When looking at the second photo, the material from about 1-1/4 inches to 2-1/4 inches is the plastic batt from the insulation, behind the backer. This is the left most grout line from the first picture. At a minimum I should have the backer covering some portion of the lip of the tub, right??

:deadhorse

jam1324
07-21-2011, 02:44 PM
I myself bring my backer down to about 1/16th above the tub lip and then have my vapor barrier ( with cbu ) come out and over the tub edge so any water that got behind the tile will work its way out to the tub. With dense shield or any other waterproof system as a backer I apply a bead of caulking to seal the cap between the top of the lip and the backerboard. Never worked with hardi board as its not around my area so I am not sure if it is more like CBU or denseshield, but I do not overlap the lip in either case. Overlapping the tub with your backer causes it to lip out a bit and makes for an unflat surface to tile to especially in your corners.

Houston Remodeler
07-21-2011, 03:02 PM
Can you post one more pic?
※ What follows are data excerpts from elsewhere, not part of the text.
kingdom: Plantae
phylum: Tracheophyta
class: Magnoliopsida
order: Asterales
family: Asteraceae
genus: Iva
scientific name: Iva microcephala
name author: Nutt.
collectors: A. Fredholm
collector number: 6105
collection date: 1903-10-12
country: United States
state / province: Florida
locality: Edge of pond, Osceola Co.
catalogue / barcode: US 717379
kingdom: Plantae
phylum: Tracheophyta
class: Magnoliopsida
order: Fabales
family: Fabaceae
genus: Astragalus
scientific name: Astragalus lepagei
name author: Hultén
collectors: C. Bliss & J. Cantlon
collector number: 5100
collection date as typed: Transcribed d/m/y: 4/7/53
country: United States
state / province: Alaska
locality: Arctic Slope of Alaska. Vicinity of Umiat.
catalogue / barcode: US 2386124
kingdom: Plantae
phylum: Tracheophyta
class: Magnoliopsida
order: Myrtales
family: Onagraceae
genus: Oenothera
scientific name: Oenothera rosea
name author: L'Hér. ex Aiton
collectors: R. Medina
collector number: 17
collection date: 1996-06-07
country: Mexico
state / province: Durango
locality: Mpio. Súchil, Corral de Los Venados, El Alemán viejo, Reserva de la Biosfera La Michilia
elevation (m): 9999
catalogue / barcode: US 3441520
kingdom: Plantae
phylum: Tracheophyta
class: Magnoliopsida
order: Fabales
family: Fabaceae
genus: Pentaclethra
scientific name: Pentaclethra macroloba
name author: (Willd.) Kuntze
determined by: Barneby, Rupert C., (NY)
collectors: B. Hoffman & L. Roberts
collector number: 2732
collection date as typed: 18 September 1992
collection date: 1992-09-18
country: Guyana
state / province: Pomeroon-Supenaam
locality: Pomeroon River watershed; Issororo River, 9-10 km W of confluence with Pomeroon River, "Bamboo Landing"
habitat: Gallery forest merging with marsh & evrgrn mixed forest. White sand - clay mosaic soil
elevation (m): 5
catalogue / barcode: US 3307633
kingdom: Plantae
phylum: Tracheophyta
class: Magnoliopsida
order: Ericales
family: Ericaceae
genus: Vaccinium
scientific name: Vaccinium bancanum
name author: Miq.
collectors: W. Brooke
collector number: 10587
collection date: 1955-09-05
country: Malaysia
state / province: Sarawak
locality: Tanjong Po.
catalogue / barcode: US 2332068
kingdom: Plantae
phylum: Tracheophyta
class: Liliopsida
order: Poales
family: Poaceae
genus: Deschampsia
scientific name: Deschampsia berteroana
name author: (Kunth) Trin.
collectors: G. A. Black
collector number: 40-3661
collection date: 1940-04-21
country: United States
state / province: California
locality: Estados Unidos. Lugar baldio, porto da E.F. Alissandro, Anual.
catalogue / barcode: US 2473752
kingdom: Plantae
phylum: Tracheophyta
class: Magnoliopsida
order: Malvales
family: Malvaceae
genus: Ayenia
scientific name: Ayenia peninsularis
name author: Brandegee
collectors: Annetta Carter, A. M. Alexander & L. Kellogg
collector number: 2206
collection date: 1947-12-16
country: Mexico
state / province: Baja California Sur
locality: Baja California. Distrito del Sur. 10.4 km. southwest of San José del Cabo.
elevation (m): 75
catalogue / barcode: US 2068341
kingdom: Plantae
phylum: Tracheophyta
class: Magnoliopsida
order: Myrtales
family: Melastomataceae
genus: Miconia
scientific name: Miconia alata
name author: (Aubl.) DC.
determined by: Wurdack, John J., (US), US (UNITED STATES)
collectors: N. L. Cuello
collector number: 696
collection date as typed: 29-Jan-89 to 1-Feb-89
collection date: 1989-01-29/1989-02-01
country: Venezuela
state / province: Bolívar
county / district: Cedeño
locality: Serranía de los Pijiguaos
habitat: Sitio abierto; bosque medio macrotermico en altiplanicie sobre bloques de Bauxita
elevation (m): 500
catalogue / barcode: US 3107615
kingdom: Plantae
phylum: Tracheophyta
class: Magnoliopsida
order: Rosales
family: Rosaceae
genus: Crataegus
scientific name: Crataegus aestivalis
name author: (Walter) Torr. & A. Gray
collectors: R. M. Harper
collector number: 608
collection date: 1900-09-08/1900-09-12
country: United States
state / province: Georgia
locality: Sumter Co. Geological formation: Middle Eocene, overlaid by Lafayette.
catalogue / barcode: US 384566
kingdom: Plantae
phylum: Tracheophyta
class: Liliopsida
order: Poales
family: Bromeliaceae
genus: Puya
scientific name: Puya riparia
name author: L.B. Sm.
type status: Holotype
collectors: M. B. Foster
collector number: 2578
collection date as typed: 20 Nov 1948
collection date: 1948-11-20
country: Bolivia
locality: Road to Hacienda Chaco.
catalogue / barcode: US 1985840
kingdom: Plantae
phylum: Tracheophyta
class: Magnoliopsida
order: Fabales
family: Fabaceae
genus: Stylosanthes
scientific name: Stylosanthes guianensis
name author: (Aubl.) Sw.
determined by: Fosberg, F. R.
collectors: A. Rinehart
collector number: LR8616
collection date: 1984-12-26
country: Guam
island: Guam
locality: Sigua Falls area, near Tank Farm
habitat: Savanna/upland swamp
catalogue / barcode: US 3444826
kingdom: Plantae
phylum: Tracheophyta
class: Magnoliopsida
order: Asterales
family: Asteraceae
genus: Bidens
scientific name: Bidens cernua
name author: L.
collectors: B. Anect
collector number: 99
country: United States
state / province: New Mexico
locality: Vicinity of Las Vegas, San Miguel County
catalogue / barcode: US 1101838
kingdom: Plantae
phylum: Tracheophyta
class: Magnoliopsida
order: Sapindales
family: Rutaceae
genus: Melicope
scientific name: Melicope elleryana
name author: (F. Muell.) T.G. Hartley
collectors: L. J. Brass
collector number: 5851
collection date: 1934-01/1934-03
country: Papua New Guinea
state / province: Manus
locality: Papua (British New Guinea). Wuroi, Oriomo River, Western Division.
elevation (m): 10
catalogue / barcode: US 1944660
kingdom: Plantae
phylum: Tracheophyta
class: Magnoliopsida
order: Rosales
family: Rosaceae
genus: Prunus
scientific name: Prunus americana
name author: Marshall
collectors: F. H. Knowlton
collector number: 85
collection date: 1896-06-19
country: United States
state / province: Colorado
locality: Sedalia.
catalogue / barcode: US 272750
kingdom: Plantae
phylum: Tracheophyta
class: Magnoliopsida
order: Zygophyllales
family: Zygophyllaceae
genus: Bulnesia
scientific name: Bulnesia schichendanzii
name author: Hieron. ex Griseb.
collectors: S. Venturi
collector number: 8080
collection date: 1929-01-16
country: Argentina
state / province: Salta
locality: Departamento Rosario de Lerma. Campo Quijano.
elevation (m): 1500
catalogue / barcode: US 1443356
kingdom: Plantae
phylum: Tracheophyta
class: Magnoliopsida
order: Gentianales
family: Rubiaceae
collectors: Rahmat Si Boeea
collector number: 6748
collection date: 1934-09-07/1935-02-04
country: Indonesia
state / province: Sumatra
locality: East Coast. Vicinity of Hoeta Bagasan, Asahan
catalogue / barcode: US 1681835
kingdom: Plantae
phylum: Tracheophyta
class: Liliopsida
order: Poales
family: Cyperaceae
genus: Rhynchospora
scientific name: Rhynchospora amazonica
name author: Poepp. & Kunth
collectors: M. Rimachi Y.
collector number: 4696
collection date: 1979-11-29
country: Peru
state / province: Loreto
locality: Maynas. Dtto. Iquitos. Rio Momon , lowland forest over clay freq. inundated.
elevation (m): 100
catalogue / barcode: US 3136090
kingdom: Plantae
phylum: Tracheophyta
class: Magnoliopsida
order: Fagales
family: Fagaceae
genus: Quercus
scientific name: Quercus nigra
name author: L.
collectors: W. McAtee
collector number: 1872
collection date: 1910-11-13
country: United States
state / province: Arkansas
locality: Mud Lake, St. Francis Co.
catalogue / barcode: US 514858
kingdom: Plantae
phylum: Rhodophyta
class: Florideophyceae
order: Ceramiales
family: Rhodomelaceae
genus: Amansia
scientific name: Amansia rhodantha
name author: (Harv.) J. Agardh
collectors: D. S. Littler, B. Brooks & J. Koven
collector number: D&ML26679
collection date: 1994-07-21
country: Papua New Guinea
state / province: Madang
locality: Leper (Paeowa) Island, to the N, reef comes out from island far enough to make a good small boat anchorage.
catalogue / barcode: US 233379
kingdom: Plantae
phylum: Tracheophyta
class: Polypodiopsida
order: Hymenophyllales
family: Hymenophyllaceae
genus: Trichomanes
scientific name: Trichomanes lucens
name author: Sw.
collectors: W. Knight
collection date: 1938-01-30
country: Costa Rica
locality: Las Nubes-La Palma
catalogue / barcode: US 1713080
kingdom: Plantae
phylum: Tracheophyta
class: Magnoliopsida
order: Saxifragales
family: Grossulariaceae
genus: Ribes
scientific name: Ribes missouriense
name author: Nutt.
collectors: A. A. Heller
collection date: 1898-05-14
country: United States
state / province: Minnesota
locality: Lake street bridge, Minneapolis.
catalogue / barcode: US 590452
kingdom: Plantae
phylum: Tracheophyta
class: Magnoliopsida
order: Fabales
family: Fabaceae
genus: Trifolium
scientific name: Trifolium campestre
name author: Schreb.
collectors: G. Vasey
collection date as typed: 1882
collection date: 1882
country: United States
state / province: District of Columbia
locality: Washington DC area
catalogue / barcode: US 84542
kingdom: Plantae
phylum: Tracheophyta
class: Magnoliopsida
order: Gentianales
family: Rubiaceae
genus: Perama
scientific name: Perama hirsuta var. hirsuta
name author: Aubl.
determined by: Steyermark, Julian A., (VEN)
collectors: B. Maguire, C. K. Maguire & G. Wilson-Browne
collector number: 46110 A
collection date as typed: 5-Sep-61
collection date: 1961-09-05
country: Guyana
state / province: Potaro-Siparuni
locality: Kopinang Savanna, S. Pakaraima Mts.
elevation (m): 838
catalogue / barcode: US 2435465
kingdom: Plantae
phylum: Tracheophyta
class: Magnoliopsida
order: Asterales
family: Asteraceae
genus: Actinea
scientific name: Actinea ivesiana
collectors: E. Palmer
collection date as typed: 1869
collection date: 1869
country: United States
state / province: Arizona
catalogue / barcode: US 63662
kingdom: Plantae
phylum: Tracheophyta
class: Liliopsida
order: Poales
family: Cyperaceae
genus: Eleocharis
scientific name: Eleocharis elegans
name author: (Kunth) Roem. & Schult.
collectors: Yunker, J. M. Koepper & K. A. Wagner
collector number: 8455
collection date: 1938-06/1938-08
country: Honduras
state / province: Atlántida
One that includes nearly all the tub and surrounding space a bit?

Amfet
07-21-2011, 03:09 PM
This is the best I have with me here...also there is no vapor barrier here.

cx
07-21-2011, 03:57 PM
John, his repair with the sheetrock is completely unacceptable and almost certainly in violation of your local building code.

The lack of any kind of water containment or waterproofing membrane is in violation of industry standards and the CBU manufacturer's installation instructions.

That part of the problem could serve you well in any legal dispute.

How many times you gotta let a contractor try to repair a mistake? Technically, at least one. Beyond that it gets a bit gray, think I.

And dispute there will be, since I see no way to effectively repair what you have, since there is no moisture barrier behind that already-tiled CBU wall. Only real fix here is to tear out what's there and start over.

I doubt he'll be willing to do that. I doubt you'll be willing to have him do that.

My opinion; worth price charged.

Hammy
07-21-2011, 06:35 PM
And he fixed it with "MASTIC". BB above the tub wall, no WP. Looks like a train wreck waiting to happen. What kind of a comtract do you have with him?

Hammy

AaronT
07-21-2011, 07:48 PM
Hammy makes a good point too. Did he use the mastic for the whole surround or just the repair? Mastic should not be used in wet areas.

Houston Remodeler
07-21-2011, 09:41 PM
By now we know the entire tub surround should come down and be properly done. Not sure who's going to pay for that though.

cx
07-21-2011, 10:12 PM
If the guy used the proper type of organic adhesive (mastic) and used it per manufacturer's instructions and industry standards, that's not something that can be sited as an installation deficiency here.

Y'all might not like the stuff and might not think it the best product for the application, but it's not technically part of this problem.

My opinion; worth price charged.

Houston Remodeler
07-22-2011, 06:08 AM
The lack of a vapor barrier and the green board doesn't sink this job? :scratch:

Amfet
07-22-2011, 06:53 AM
Thanks for all the comments. As I mentioned I have done my best to repair the job myself. (I feel pretty confident in my ability, I read a lot of posts here years ago when I remodeled our other bathroom.)
It was not possible for me to install a vapor barrier without removing everything. I did however install a new, complete backer behind the tiles I removed and used thinset to patch all the joints. I'm pretty confident that it's now at least up to scratch. I finished grouting last night and it was a huge relief because my tile job actually looks pretty good!

They did use thinset on the rest of the job because I made an issue of the premix stuff they had brought in. I forget what it was called but I remember reading on the label that it was not recommended for shower floors, and was "acceptable" for use on shower walls. I asked them about redguard and they looked at me like I had two heads. I figured the redguard was really above and beyond so I didn't press it, assuming these guys were pro's and didn't need lowly homeowner telling them how to work.

Thanks again for the support, this weekend I'll seal the grout and stone, recaulk all the corners, and hopefully be done with this.